▶ _Quoted passage_:
⁂

Friday, July 20, 2012

Industries to Watch


Turkey,  economically one of the fast growing countries in the world, second after China, is a place where there are a lot of possibilities to invest. Telecom and ICT (computers) business is going and growing well. But also textile, food sector, tourism and transportation sector is doing good!
The housing construction sector in Turkey is also doing very well. In the last years the Turkish government has made the mortgage for buying houses easier. Turkish people can get credit from the bank to pay their mortgage for their house.
Even people who couldn’t afford to buy a house have now the possibility to have their own house.
The country is in a positive mood and everywhere you look you see people who take the advantage to invest in the country but also in their own future! The foreigners have also this possibility to invest. They are welcome!
Before you invest I advise you to know what you want and do your research first. You can get information at the Turkish government or the Turkish consulates in the different countries in the world. But you can also ask to some Turkish organisations/companies or Turkish people you know. If you want, there is enough information to be found.

⁂

▶ _Stored items_:
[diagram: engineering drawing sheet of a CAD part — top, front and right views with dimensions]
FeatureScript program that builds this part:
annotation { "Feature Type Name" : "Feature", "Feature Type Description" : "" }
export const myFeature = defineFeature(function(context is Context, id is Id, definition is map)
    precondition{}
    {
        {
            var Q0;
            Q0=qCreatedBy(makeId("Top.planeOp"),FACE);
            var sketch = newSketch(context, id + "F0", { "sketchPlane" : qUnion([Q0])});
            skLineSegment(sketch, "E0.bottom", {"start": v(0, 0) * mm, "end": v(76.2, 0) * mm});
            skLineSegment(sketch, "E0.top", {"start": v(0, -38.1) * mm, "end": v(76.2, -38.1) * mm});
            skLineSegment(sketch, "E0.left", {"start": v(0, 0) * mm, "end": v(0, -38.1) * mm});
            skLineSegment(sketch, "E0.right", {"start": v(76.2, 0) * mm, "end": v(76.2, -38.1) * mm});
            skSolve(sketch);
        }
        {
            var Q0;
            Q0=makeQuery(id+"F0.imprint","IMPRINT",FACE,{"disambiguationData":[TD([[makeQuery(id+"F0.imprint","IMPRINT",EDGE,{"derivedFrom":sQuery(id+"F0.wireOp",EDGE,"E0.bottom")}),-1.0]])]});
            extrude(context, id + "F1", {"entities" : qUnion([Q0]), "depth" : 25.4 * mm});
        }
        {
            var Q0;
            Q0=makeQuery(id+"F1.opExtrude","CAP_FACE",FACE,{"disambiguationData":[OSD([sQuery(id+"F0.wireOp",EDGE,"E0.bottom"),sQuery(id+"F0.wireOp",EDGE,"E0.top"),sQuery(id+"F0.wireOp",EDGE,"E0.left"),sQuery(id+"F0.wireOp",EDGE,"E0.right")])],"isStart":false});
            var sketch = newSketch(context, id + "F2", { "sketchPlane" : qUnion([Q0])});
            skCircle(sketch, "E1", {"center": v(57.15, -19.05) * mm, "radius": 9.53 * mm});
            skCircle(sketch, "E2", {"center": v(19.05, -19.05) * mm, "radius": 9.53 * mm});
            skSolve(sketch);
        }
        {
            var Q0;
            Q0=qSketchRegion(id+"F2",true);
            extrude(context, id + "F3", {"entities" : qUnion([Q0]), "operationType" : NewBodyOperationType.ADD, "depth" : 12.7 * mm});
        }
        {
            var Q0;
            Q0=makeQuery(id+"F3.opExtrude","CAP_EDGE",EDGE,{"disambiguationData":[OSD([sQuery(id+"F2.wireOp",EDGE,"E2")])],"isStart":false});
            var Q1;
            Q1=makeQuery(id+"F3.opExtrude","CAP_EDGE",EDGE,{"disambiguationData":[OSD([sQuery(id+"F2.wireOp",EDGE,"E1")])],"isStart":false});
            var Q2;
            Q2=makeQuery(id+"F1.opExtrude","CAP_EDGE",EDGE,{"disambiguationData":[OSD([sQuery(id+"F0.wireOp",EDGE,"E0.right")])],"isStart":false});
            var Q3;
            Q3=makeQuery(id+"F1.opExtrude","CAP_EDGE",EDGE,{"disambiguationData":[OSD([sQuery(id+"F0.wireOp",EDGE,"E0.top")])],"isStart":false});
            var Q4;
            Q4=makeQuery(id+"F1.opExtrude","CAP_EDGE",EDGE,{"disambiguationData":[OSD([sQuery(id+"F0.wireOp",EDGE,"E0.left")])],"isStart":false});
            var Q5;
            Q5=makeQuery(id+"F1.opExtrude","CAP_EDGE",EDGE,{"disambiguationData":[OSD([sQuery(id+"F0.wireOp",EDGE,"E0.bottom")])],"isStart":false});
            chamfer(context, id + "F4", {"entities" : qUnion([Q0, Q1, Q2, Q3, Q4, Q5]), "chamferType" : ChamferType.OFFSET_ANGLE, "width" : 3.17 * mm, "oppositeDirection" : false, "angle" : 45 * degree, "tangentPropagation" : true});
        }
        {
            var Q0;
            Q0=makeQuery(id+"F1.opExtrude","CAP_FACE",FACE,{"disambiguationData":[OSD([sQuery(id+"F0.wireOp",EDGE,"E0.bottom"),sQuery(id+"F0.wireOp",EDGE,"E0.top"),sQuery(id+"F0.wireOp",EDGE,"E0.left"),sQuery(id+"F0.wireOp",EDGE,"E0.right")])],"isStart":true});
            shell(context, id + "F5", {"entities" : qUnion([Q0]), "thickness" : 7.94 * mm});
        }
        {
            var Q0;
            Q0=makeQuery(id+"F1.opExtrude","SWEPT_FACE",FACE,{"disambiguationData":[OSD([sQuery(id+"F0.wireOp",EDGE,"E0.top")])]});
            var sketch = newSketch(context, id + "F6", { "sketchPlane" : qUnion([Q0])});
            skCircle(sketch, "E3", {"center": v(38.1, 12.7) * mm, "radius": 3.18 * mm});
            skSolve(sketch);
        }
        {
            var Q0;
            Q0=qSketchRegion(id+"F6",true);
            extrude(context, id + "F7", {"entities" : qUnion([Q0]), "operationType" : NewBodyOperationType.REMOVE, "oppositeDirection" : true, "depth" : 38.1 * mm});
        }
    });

⁂

▶ _Task list_:
(A) Answer these questions from the post on industries to watch in Turkey:
(i) Which country does the post place first, ahead of Turkey, in economic growth?
(ii) What has the Turkish government made easier in recent years?
(iii) Which two official sources of information does the post name for people who want to invest?
(B) Summarize the post on industries to watch in Turkey in two sentences.

▶ _Solutions to the exercise_:
(A)
(i) China.
(ii) The mortgage for buying houses.
(iii) The Turkish government and the Turkish consulates in different countries.

(B) The post describes Turkey as one of the fastest-growing economies in the world, second after China, with telecom, ICT, textile, food, tourism, transportation and housing construction all doing well, the last helped by the government making mortgages easier. It says foreigners are also welcome to invest and advises them to do research first, using the Turkish government, Turkish consulates, Turkish organizations or companies, or Turkish people they know.